(Bloomberg) -- Federal Reserve Bank of Minneapolis President Neel Kashkari said it was premature to judge what impact the collapse of Silicon Valley Bank will have on the economy, but the Fed also needs to focus on lowering inflation.

“What’s unclear right now is how much of the banking stresses of the past few weeks is leading to a sustained credit crunch which would then slow down the US economy,” he told a townhall Thursday in St. Paul, Minnesota. “Banks on average have a lot of capital. The Federal Reserve and the other banking regulators are standing behind the banking system. So that should give us all confidence. It’s going to take us a while until we fully understand, are there more losses out there.”


Kashkari was at the center of the government’s response to the 2008-2009 financial crisis and he said that he’d taken some important lessons from that experience.

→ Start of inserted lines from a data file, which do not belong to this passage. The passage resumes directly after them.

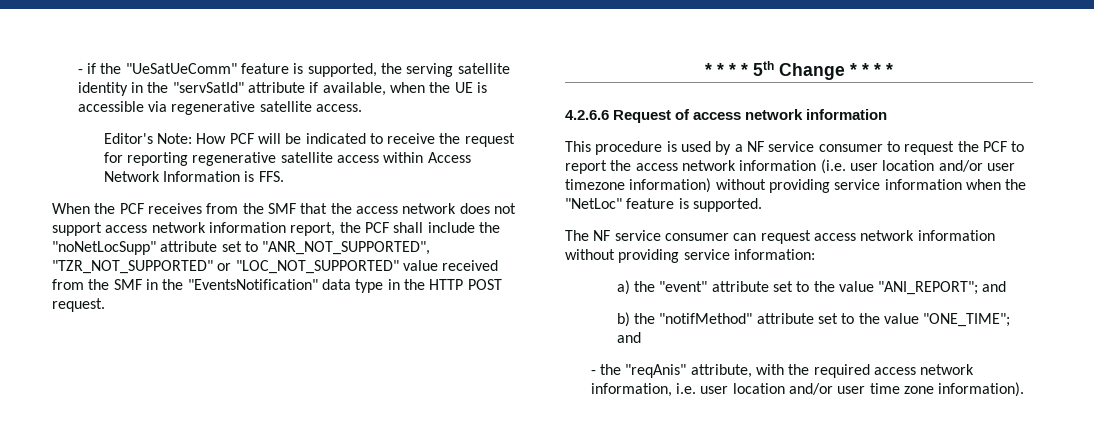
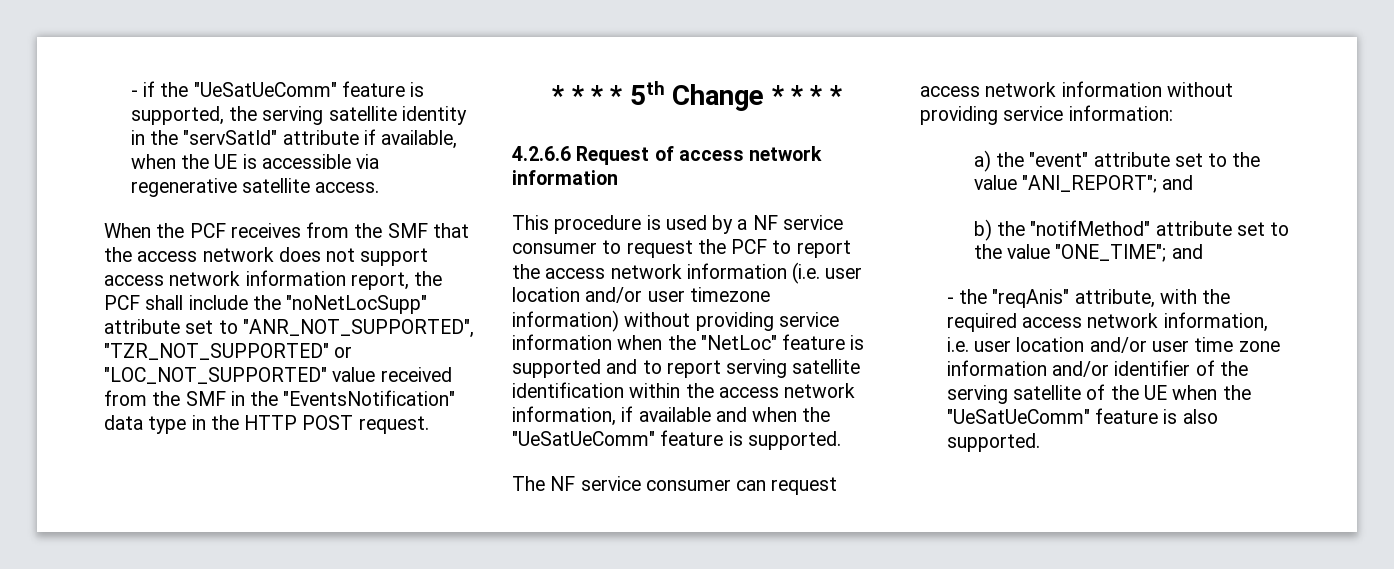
[103,133,515,147] [103,152,471,166] [103,171,284,182] // Editor's Note: How PCF will be indicated to receive the request for reporting regenerative satellite access within Access Network Information is FFS. -> (380, 187) none
(689, 203) none -> [512,359,861,378] [512,382,856,398] [512,406,831,426] [512,430,743,446] supported and to report serving satellite identification within the access network information, if available and when the "UeSatUeComm" feature is
[938,382,1025,397] information). -> [946,360,1248,377] [946,384,1251,404] [946,408,1218,424] [946,433,1040,452] information and/or identifier of the serving satellite of the UE when the "UeSatUeComm" feature is also supported.

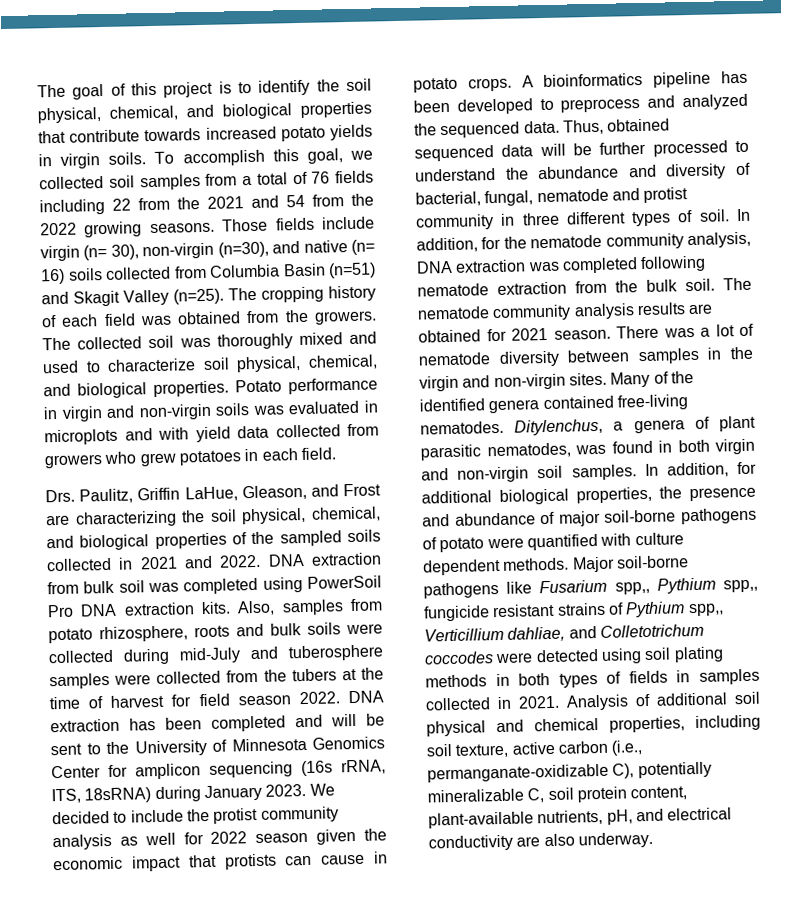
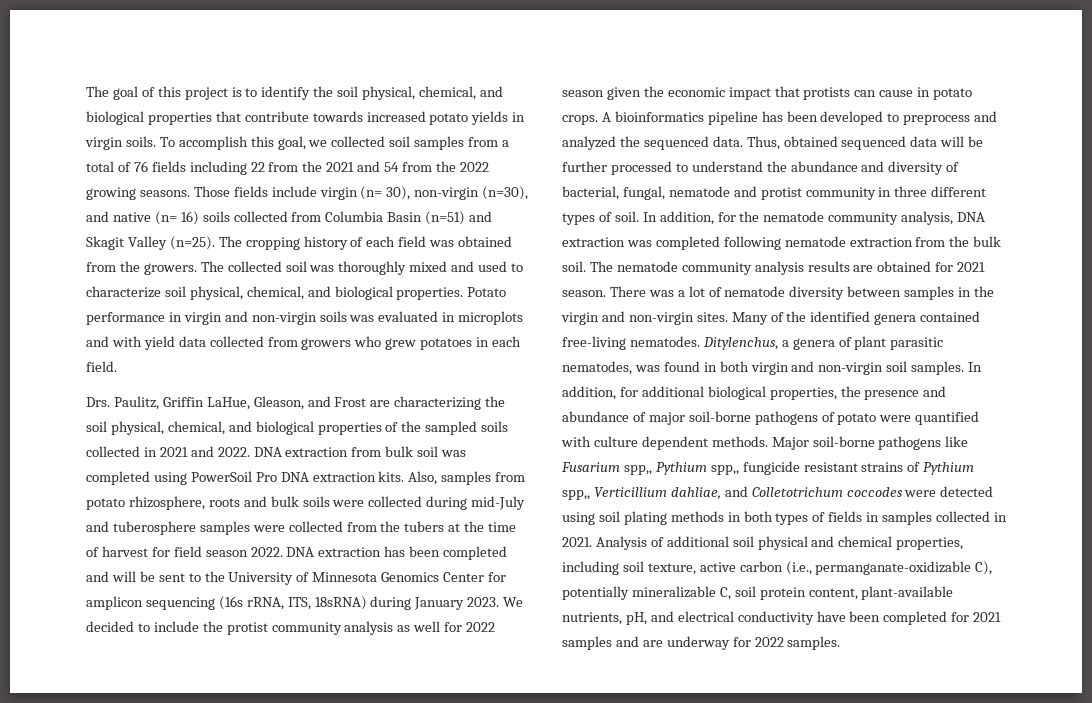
[516,831,653,849] are also underway. -> [816,611,1002,625] [562,636,841,650] have been completed for 2021 samples and are underway for 2022 samples.

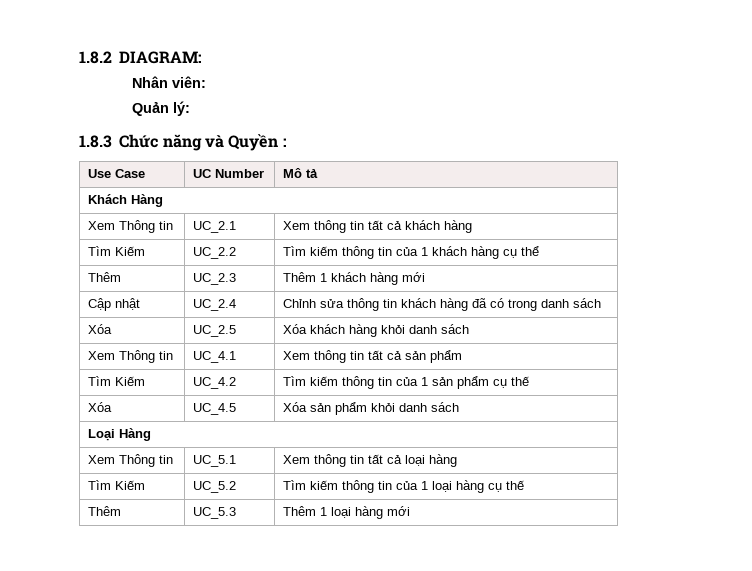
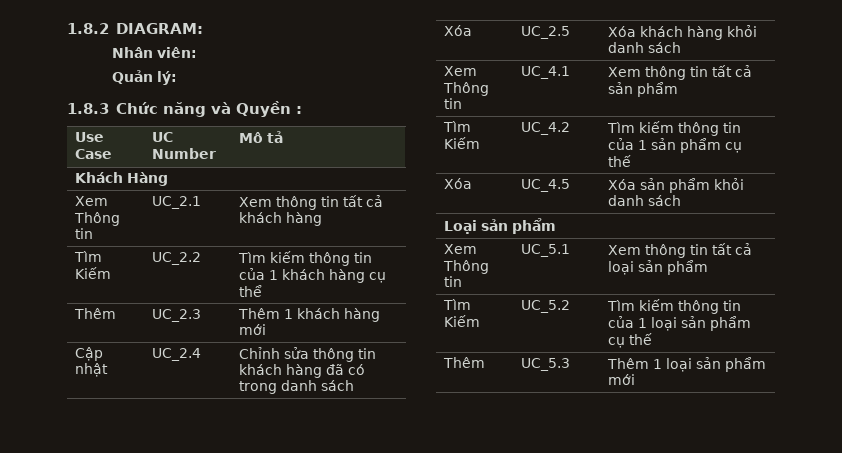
[118,428,151,441] Hàng -> [481,218,557,234] sản phẩm
[428,454,457,467] hàng -> [638,260,709,275] sản phẩm
[455,480,484,493] hàng -> [681,316,752,331] sản phẩm
[354,506,383,519] hàng -> [696,357,767,372] sản phẩm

“Banking panics and banking stresses tend to take longer than you think. In 2008, it took a couple years. I’m not forecasting that. I don’t think we have that kind of situation here,” he said. “But every time in 2008, we thought we are through it there was another shoe yet to drop. So I am prepared to think this could take a little longer than we expect until we fully get behind it.”

Still, he also noted that inflation was too high and that the services sector, excluding housing, has yet to slow down despite a series of aggressive interest-rate increases by the Fed over the past 12 months.

“The services part of the economy has not yet slowed down and wage growth is — we want higher wages — but wage growth is still growing faster than what is consistent with our 2% inflation target,” he said. “That tells me we still have more work to do to bring the services side of the economy back into balance.”

US central bankers are trying to balance their responsibility for price stability at a time of high inflation, and financial stability following the second-biggest bank failure in US history.

Officials raised interest rates by a quarter percentage point last week, continuing their year-long fight to cool price pressures despite recent turmoil in the banking system. 

The move lifted their policy benchmark to a 4.75% to 5% target range, from near zero in March 2022. Forecasts released at the same time show the 18 officials expect rates to reach 5.1% by the end of the year, according to their median projection, implying one more 25 basis-point hike.

(Updates with Kashkari comment on inflation in sixth paragraph.)